Open AccessInteraction of herpes simplex virus 1 origin-binding protein with DNA polymerase alpha.
Author(s) -
Sam S.-K. Lee,
Qun Dong,
T. S. F. Wang,
I. R. Lehman
Publication year - 1995
Publication title -
proceedings of the national academy of sciences of the united states of america
Language(s) - English
Resource type - Journals
eISSN - 1091-6490
pISSN - 0027-8424
DOI - 10.1073/pnas.92.17.7882
Subject(s) - single stranded binding protein , primase , dna polymerase ii , dna polymerase , dna clamp , replication protein a , biology , microbiology and biotechnology , replication factor c , dna replication , hmg box , dna polymerase i , dna polymerase delta , ddb1 , ter protein , polymerase , eukaryotic dna replication , dna binding protein , dna , biochemistry , gene , reverse transcriptase , rna , transcription factor
The herpes simplex virus 1 (HSV-1) genome encodes seven polypeptides that are required for its replication.

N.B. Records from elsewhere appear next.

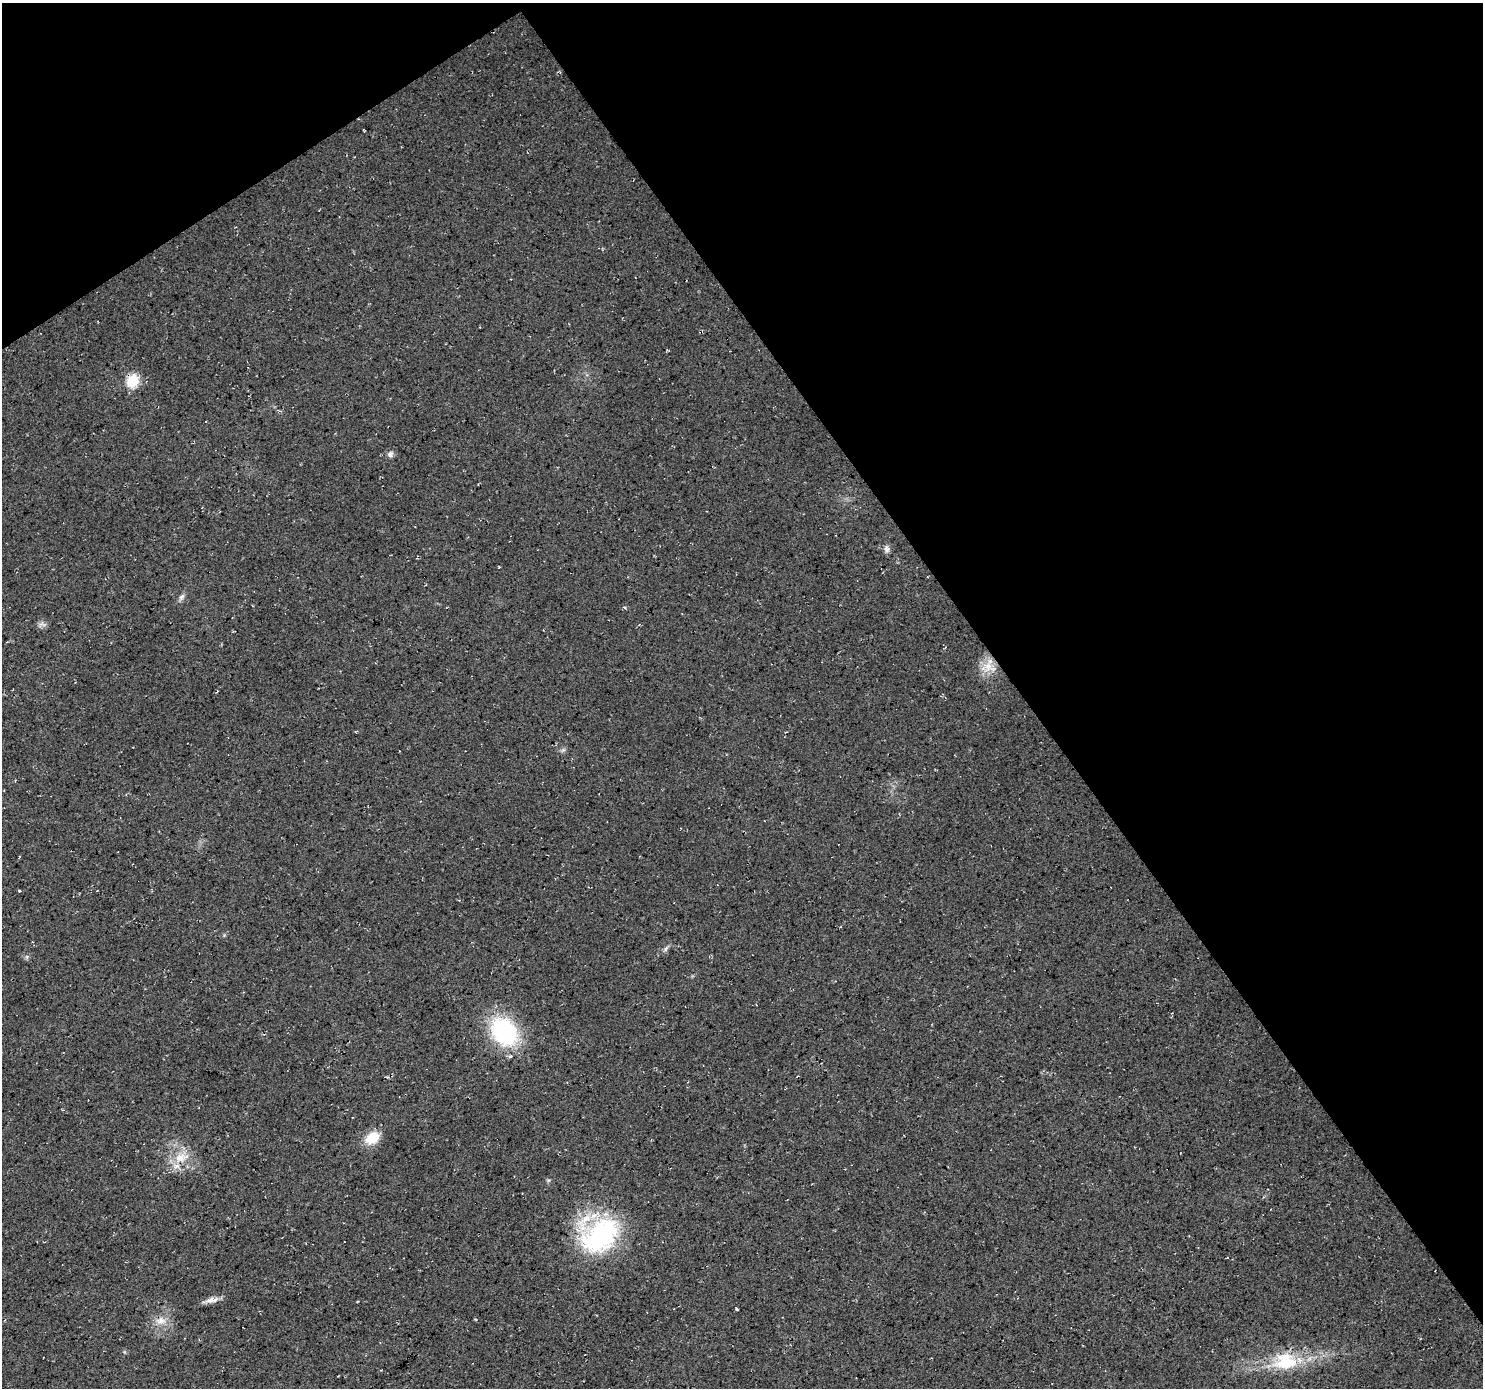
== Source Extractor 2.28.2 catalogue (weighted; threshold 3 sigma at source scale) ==
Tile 3 of 4 x 4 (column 3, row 1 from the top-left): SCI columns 2970-4450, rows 4345-5730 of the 5932 x 5855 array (HDU 1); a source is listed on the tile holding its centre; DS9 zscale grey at full resolution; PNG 1485 x 1390 px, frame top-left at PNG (2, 3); no overlay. Shown black and unused: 36% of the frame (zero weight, under 3 of 4 exposures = <1% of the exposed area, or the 3 px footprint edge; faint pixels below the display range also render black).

These include a heterodimeric DNA polymerase, a single-strand-DNA-binding protein, a heterotrimeric helicase/primase, and a protein (UL9 protein) that binds specifically to an HSV-1 origin of replication (oris). We demonstrate here that UL9 protein interacts specifically with the 180-kDa catalytic subunit of the cellular DNA polymerase alpha-primase. This interaction can be detected by immunoprecipitation with antibodies directed against either of these proteins, by gel mobility shift of an oris-UL9 protein complex, and by stimulation of DNA polymerase activity by the UL9 protein. These findings suggest that enzymes required for cellular DNA replication also participate in HSV-1 DNA replication.